• Excerpt to read:
..........
There is something exciting about this time of year. Summer is drawing to an end, school is starting, stores are filled with back to school clothes and supplies. Oh the school supplies! They call out to me. I can’t help but take a look to see what new, colorful and unnecessary yet wonderful wares are for sale at the start of every year. I was at Target with Jaime just a few weeks ago and when I mentioned I needed to check out the school section (for my tutoring business, naturally), a groan escaped the man’s lips. I guess spending a lengthy amount of time browsing in the supply section wasn’t his idea of great time. What? Who doesn’t love school supplies?
Maybe I’m a little over the top. I remember waiting eagerly for the supply list to arrive every August and poring over it as a child. The list often gave a hint as to what the teacher might be like. Did they require binders with dividers? Were folders okay? Were you allowed to use notebooks or did you have to have loose leaf paper? I remember feeling proud and excited once I hit the age where pens made the list! I always loved going to school and it was thrilling to have fresh, new things to take along on the first day.
I was a classroom teacher for seven years before cystic fibrosis caused my health to take a turn. I left my job because I felt I needed to be away from the constraints of a full time job and especially away from the germs in the elementary setting. While I was employed by the school district I spent all but one year teaching special education in a program that involved both instructing students in my own classroom, usually for some combination of reading, writing, and math, and supporting students in their general education classrooms for content areas such as science and social studies. I loved teaching, and every year, when my former colleagues head back to work, I feel a bit wistful, and not just for the school supplies.
..........
[Collection entries]
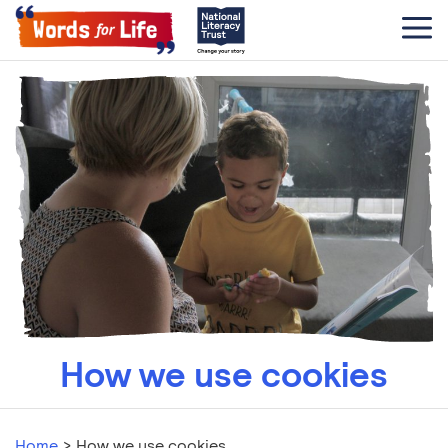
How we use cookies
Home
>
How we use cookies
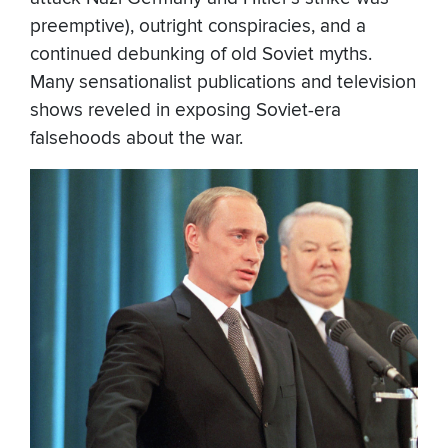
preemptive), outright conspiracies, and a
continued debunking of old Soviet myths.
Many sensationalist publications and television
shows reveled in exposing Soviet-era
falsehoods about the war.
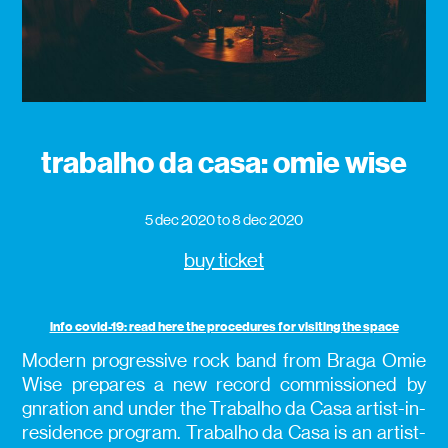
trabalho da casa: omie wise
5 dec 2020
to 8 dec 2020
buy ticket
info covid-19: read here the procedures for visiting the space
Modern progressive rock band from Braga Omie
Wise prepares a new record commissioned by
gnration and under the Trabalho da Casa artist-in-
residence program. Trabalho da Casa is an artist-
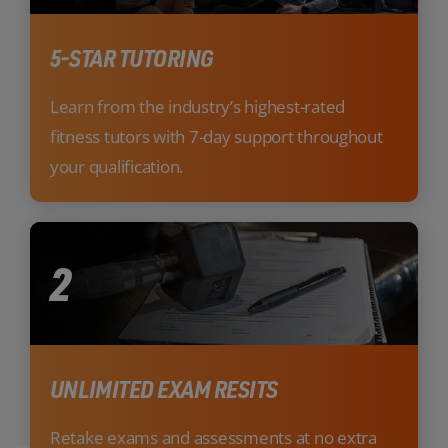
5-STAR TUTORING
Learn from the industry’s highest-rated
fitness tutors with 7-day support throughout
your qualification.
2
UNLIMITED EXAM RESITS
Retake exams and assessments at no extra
..........
• Job A:
In the rows, switch "record" to "album" in the stretch from the line containing "preemptive), outright conspiracies, and a" through the line containing "residence program. Trabalho", and give back only those lines, leaving out the pictures.
• Job B:
Proceed with the piece about school supplies and teaching, picking up right after its final sentence.
The text and the rows are unrelated and should be treated apart.

• Exercise result A:
preemptive), outright conspiracies, and a
continued debunking of old Soviet myths.
Many sensationalist publications and television
shows reveled in exposing Soviet-era
falsehoods about the war.
trabalho da casa: omie wise
5 dec 2020
to 8 dec 2020
buy ticket
info covid-19: read here the procedures for visiting the space
Modern progressive rock band from Braga Omie
Wise prepares a new album commissioned by
gnration and under the Trabalho da Casa artist-in-
residence program. Trabalho da Casa is an artist-

• Exercise result B:
I remember clearly the feeling leading up to the end of summer. I would simultaneously lament the loss of summer freedoms and feel excited and exhilarated as I headed back to begin a new year. It’s nice to have a career where each year feels like a fresh start. There were always new ideas to try out, new technologies available, new decor in the classroom, and new students to meet. It was so much fun to go shopping, buy materials, and get all set up and ready for the students. Things look so bright and shiny on the first day of school. I would get there early, put a few finishing touches on the room, and wait. The busses would pull up, the kids would file off, and the building would suddenly become alive with energy and chatter. A new year!
I’m still a teacher even though I don’t work in a classroom anymore. In many ways, tutoring is much the same as teaching special education only it’s one on one instead of small group instruction. I get to foster relationships, target specific areas of need, and work on coming up with creative ideas, resources, and strategies to meet educational goals. Tutoring is a bit more relaxed than teaching and there is more room for students to comfortably express themselves which I love. I don’t have to attend long meetings, write IEP goals, mark report cards, or keep binders full of documentation anymore. I don’t miss those things.
But there are things I miss. I miss my colleagues. It was fun to be part of a team of teachers, working together towards achieving the same goals of educating children and trying hard to make a positive difference in their lives for the time they were under our care. I miss sharing daily life with those fellow workers and friends. I miss being employed by a school district–being a part of a system that was working together for the greater good of the community and its families. I also miss the classroom setting. There was something deeply satisfying about smoothly running a special education room that included multiple grade levels, students with differing schedules and services, students with wildly different strengths and weaknesses. I miss teaching groups of students–watching the dynamics between classmates, seeing relationships develop and blossom, observing the magic of children learning from one another.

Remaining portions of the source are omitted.